An attachment to the Aberdeen Proving Ground in 1932, gave him the chance to experiment with solid-propellant rockets, the only rocket research in the US Armed Forces at that time. After a spell at the Massachusetts Institute of Technology to complete a Master of Science degree, Skinner became an instructor at Aberdeen and continued his experiments in his spare time, often reusing discarded artillery propellants and scrap parts. There was little official interest in his work, and in 1938 he was posted to Hawaii for two years. In the meantime, the need for rocket weapons had been realised by the authorities and on his return, he was posted to the Indian Head Rocket Laboratory, Maryland, under the direction of Clarence N. Hickman.

Skinner originally produced sketches of a tube-launched anti-tank rocket in December 1940, but was told that there was no suitable warhead. The development of the M10 shaped charge projectile brought the project back to life, and while Skinner worked on the actual rocket, work on a launcher was delegated to Edward Uhl, who had recently joined Skinner's Special Projects Unit. The first prototype launcher was made from a steel tube salvaged from a scrap heap; it was demonstrated in May 1942 by Skinner and Uhl during a trial of spigot mortars at Aberdeen, the rocket launcher scoring several hits on a moving tank target while five different mortars achieved none; this was a considerable achievement since the launcher's sights had been fabricated that morning from a wire coat hanger. The first production Rocket Launcher, M1 "Bazooka" were issued in time for Operation Torch, the invasion of North Africa, in October 1942.

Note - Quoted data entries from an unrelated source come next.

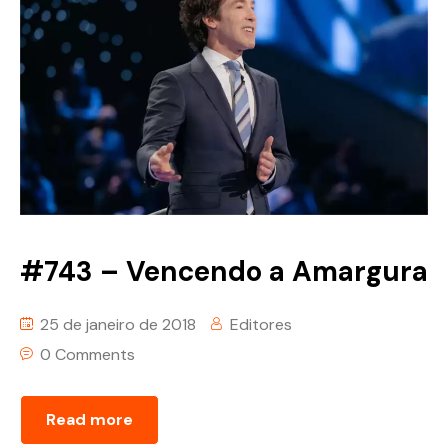
#743 – Vencendo a Amargura
25 de janeiro de 2018
Editores
0 Comments
Read more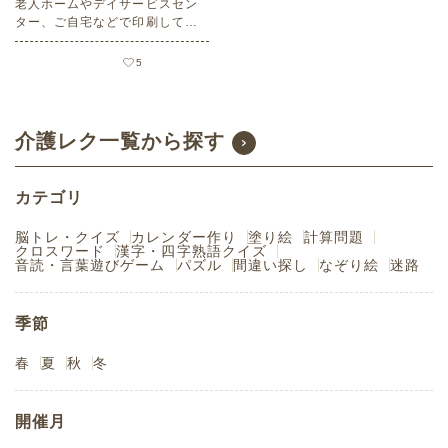
老人ホームやデイサービスセン
ター、ご自宅などで印刷してお
使いいただける無料の高齢者向
け介護レク素材（脳トレ・クイ
5
ズ・中級）です。
介護レク一覧から探す
カテゴリ
脳トレ・クイズ
カレンダー作り
塗り絵
計算問題
クロスワード
漢字・四字熟語クイズ
音読・言葉遊びゲーム
パズル
間違い探し
なぞり絵
迷路
季節
春
夏
秋
冬
開催月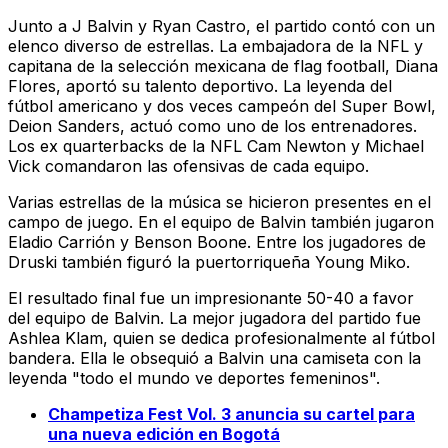
Junto a J Balvin y Ryan Castro, el partido contó con un
elenco diverso de estrellas. La embajadora de la NFL y
capitana de la selección mexicana de flag football, Diana
Flores, aportó su talento deportivo. La leyenda del
fútbol americano y dos veces campeón del Super Bowl,
Deion Sanders, actuó como uno de los entrenadores.
Los ex quarterbacks de la NFL Cam Newton y Michael
Vick comandaron las ofensivas de cada equipo.
Varias estrellas de la música se hicieron presentes en el
campo de juego. En el equipo de Balvin también jugaron
Eladio Carrión y Benson Boone. Entre los jugadores de
Druski también figuró la puertorriqueña Young Miko.
El resultado final fue un impresionante 50-40 a favor
del equipo de Balvin. La mejor jugadora del partido fue
Ashlea Klam, quien se dedica profesionalmente al fútbol
bandera. Ella le obsequió a Balvin una camiseta con la
leyenda "todo el mundo ve deportes femeninos".
Champetiza Fest Vol. 3 anuncia su cartel para
una nueva edición en Bogotá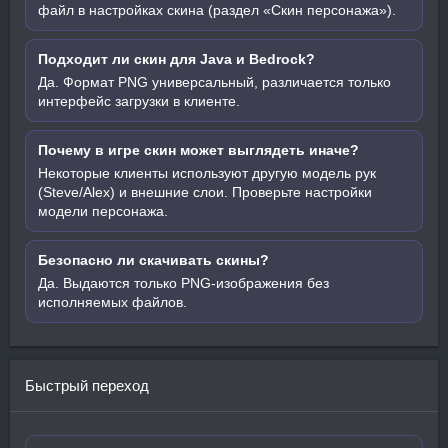
файл в настройках скина (раздел «Скин персонажа»).
Подходит ли скин для Java и Bedrock?
Да. Формат PNG универсальный, различается только
интерфейс загрузки в клиенте.
Почему в игре скин может выглядеть иначе?
Некоторые клиенты используют другую модель рук
(Steve/Alex) и внешние слои. Проверьте настройки
модели персонажа.
Безопасно ли скачивать скины?
Да. Выдаются только PNG-изображения без
исполняемых файлов.
Быстрый переход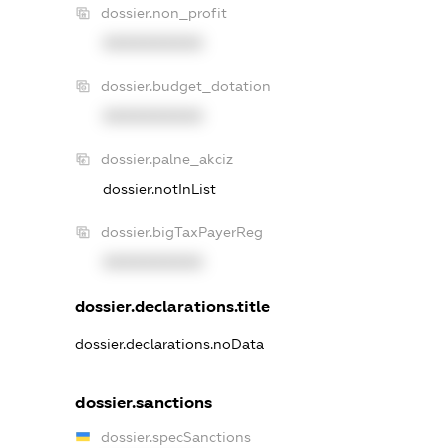
dossier.non_profit
XXXXXXXXXX
dossier.budget_dotation
XXXXXXXXXX
dossier.palne_akciz
dossier.notInList
dossier.bigTaxPayerReg
XXXXXXXXXX
dossier.declarations.title
dossier.declarations.noData
dossier.sanctions
dossier.specSanctions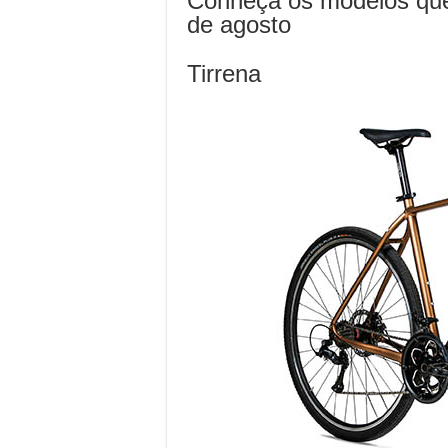
Conheça os modelos que
de agosto
Tirrena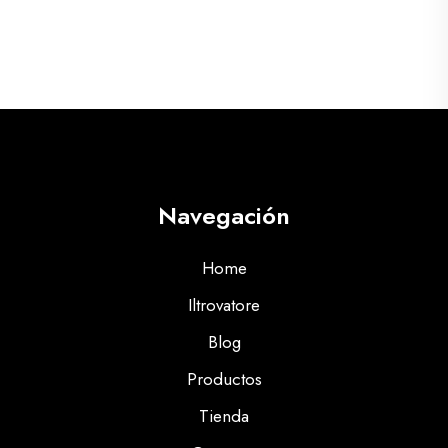
Navegación
Home
Iltrovatore
Blog
Productos
Tienda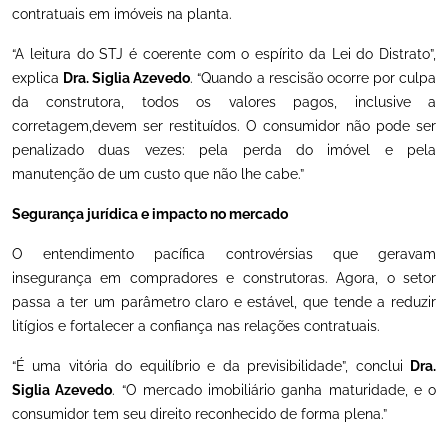
contratuais em imóveis na planta.
“A leitura do STJ é coerente com o espírito da Lei do Distrato”,
explica
Dra. Siglia
Azevedo
. “Quando a rescisão ocorre por culpa
da construtora, todos os valores pagos, inclusive a
corretagem,devem ser restituídos. O consumidor não pode ser
penalizado duas vezes: pela perda do imóvel e pela
manutenção de um custo que não lhe cabe.”
Segurança jurídica e impacto no mercado
O entendimento pacífica controvérsias que geravam
insegurança em compradores e construtoras. Agora, o setor
passa a ter um parâmetro claro e estável, que tende a reduzir
litígios e fortalecer a confiança nas relações contratuais.
“É uma vitória do equilíbrio e da previsibilidade”, conclui
Dra.
Siglia Azevedo
. “O mercado imobiliário ganha maturidade, e o
consumidor tem seu direito reconhecido de forma plena.”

During development of the M8 rocket in the fall of 1941, Skinner produced the first prototypes which he tested at Aberdeen; he had improvised the rocket casings from old fire extinguisher tanks which were 4.5 in across, thereby fixing the diameter of the developed weapon.

In 1943, Skinner was posted to the United Kingdom to liaise with his British counterparts. While in England, he helped to identify the first photographic reconnaissance images of the German V-2 ballistic missiles. On his return, he was posted to the California Institute of Technology to establish an ordnance sub-office, effectively ending his research activities.

==Later career and retirement==
In July 1945, Skinner was sent to the Pacific Theater to organize ordnance supply, before retiring from the army in 1948 to take up a post at the Aerojet Engineering Corporation in Rancho Cordova, California. With the outbreak of the Korean War in 1950, Skinner was recalled and given a commission in the Air Force, where he established a weapons test facility at Eglin Air Force Base. Retiring from the military for a second time two years later, he became a consultant for the weapons manufacturing Oerlikon Group. In 1970, he moved to Belleair Bluffs, Florida and took up sculpture.

Leslie Skinner died on November 2, 1978. He and his wife Margaret had two children. He was buried at Arlington National Cemetery with full military honors.